Police Commissioner Vernon Francois has claimed that the Royal St. Lucia Police Force was invited to take part in the recent US “Trade winds” military exercise, despite having not participated in the event.
Francois told a media conference recently that he has correspondence to prove that the police force was invited and its non-attendance was in no way in relation to a ban.
According to him, the military exercise had some fiscal issues, which needed to be ironed out and it was a last-minute rush to facilitate the training. However, it was widely reported that St. Lucia was excluded from a list of countries that participated in the June 1-10 multi-national military exercise in Antigua.

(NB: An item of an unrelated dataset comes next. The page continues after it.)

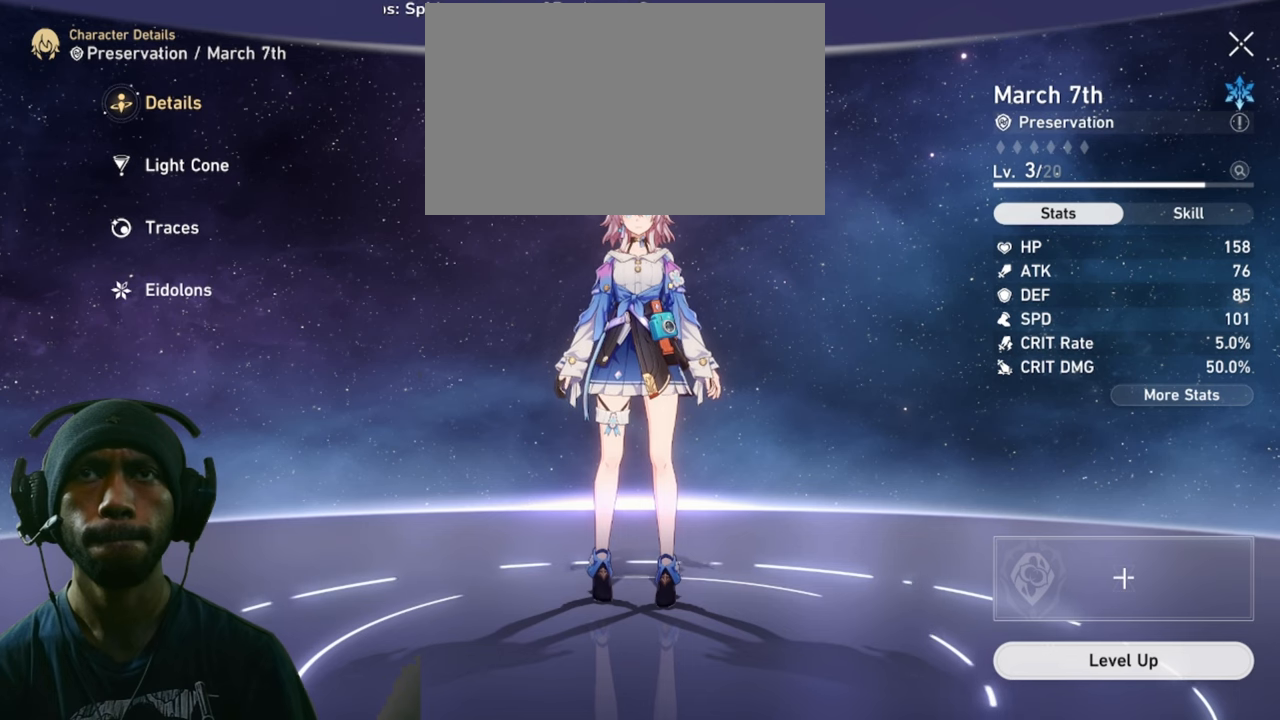
{"keys": [], "mouse": [], "events": []}
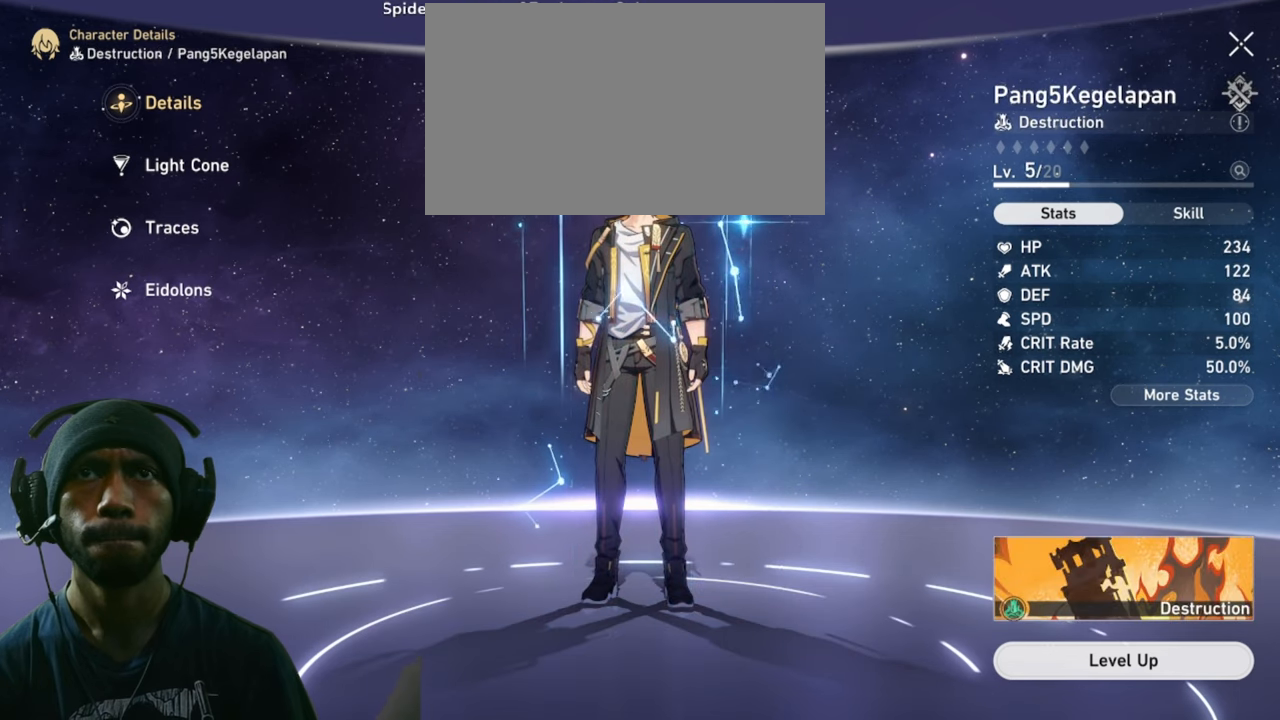
{"keys": [], "mouse": ["left"], "events": [[450, "mouse_left", "down"]]}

A statement from the United States Embassy in Barbados did not mention St. Lucia, which hosted the event last year, as taking part in this year’s exercise. The paramilitary training brought together more than 300 law enforcement officers, military personnel and government representatives from the Caribbean. Seventeen partner nations took part in the initiative.
Tradewinds focuses on increasing regional co-operation to counter illicit trafficking and build the capacity of participating nations to plan and execute complex multi-national security operations.
Last year, the United States suspended assistance to the Royal St Lucia Police as a result of allegations of serious human rights violations which occurred between 2010 and 2011.
The allegations included claims of extra-judicial police slayings which the government is currently investigating with the help of a team of police officers from Jamaica.
A senior law enforcement official said the US decision will result in “serious gaps” in the technical and management training given to members of the Royal St Lucia Police Force, especially at a time when senior officers are either resigning or retiring. According to the official, those gaps will become evident in the long-term.